The Danish Competition and Consumer Authority announces a 14-day suspension of time limits
The Danish Competition and Consumer Authority has today announced that the time limits for the processing of merger notifications have been suspended for 14 days as a response to the challenges caused by the COVID-19 virus outbreak. The statutory time limits laid down in section 12 d (1-5) of the Danish Competition Act are therefore currently suspended. After expiry of the 14 days, the Authority will assess whether to suspend them further. The suspension of the time limits appears from an order issued by the Danish Minister for Industry, Business and Financial Affairs, which is effective as of today, Wednesday, 18 March.
The reason for suspending the time limits is that the Authority in connection with the review of merger notifications may face difficulties in contacting third parties in connection with the assessment of the transaction, including customers and competitors of the merging companies, which may considerably affect the final decision. The Authority explains that such problems will increase the risk of making substantively incorrect decisions, thereby prohibiting mergers that ought to have been approved or approving mergers that ought to have been prohibited. However, the Authority will continue to ensure that the ordinary time limits are met as far as possible.
Companies should therefore pay particular attention to these challenges prior to any filing of a final merger notification with the competition authorities; this should also be taken into account in ongoing processes. Furthermore, the Competition and Consumer Authority encourages companies wishing to merge to contact the Authority well in advance.
COVID-19 causes difficulties in the Commission's casework as well
The European Commission also faces delays in the processing of merger notifications due to COVID-19. The reason for this is that it is difficult for the Commission to collect information from customers, competitors and suppliers for the pur-pose of assessing the mergers. In addition, the Commission faces limitations in terms of access to information and data-bases following the introduction of remote working measures. All in all, the processing of merger notifications has been challenged by the COVID-19 outbreak, so the Commission encourages companies to delay merger notifications originally planned until further notice, where possible. However, the measures taken by the Commission do not appear to be quite as comprehensive as those taken by the Danish Competition Authority, considering the fact that the statutory time limits remain unchanged.

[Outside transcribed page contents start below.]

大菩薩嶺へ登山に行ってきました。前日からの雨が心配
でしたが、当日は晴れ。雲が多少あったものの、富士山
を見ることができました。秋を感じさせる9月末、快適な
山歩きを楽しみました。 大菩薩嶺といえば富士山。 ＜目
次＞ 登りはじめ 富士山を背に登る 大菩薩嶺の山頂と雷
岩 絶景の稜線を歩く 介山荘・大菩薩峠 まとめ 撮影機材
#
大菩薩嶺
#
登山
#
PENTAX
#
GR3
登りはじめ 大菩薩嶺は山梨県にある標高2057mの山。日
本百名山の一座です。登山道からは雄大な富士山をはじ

However, the measures taken by the Commission are not as comprehensive as those taken by the Danish competition authorities, because apparently the statutory time limits remain unchanged.
The Commission extraordinarily encourages that documents are submitted in digital rather than physical format
The Commission temporarily accepts that documents are submitted in digital format rather than the usual physical documents. Companies are still allowed to deliver the physical documents, but the Commission encourages them to use the temporary electronic solution instead.